The final hardware-related issue we will discuss is whether it is useful to have a separate prefetch issue buffer in an architecture that already contains a buffer for writes, or whether both writes and prefetches should be placed in the same buffer. One possible performance disadvantage of using a combined buffer is that prefetches may be delayed behind writes. From an implementation perspective, a buffer that only handles prefetch requests would be smaller, since it does not contain written data. However, it may be simpler to build just a single buffer.
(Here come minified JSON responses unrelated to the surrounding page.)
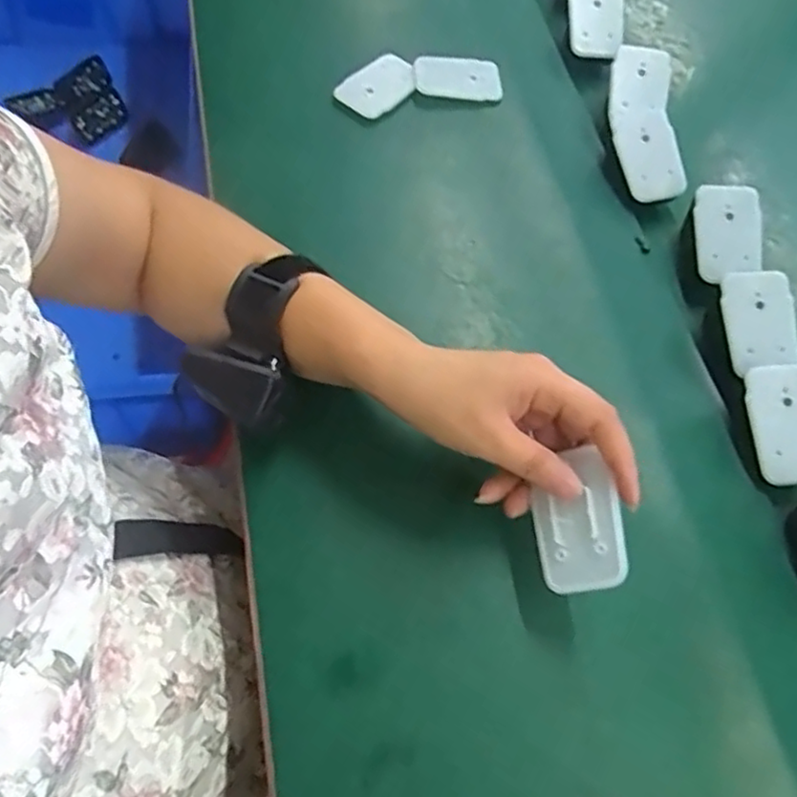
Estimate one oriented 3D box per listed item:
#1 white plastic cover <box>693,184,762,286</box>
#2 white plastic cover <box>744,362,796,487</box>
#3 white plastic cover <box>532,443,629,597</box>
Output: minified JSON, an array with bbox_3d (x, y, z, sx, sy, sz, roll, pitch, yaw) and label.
[{"bbox_3d":[0.226,-0.115,0.472,0.041,0.010,0.064,-7,91,16],"label":"white plastic cover"},{"bbox_3d":[0.231,0.015,0.406,0.041,0.008,0.070,-8,85,9],"label":"white plastic cover"},{"bbox_3d":[0.089,0.060,0.342,0.045,0.008,0.067,-20,63,32],"label":"white plastic cover"}]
The uniprocessor architecture we have been using does not contain a write
buffer, but the multiprocessor architecture does, since it has a
write-through primary data cache (versus the copy-back cache of the
uniprocessor architecture). In our experiments so far, the multiprocessor
architecture has included both a sixteen-entry write buffer and a
sixteen-entry prefetch issue buffer. To evaluate the performance impact of
having a common buffer, we ran an experiment where both writes and
prefetches were placed in a combined sixteen-entry buffer. Our results
showed absolutely no difference in performance. This is partly because the
lockup-free cache (which allows up to eight outstanding misses for the
multiprocessor architecture) handles requests quickly enough that
prefetches are rarely delayed behind writes. In an earlier study where we
did not use a lockup-free cache [61], the performance
advantage of having a separate prefetch issue buffer was also rather small.
Therefore the choice of separate or combined buffers should be dictated by
whichever is easier to implement, since both schemes offer similar
performance.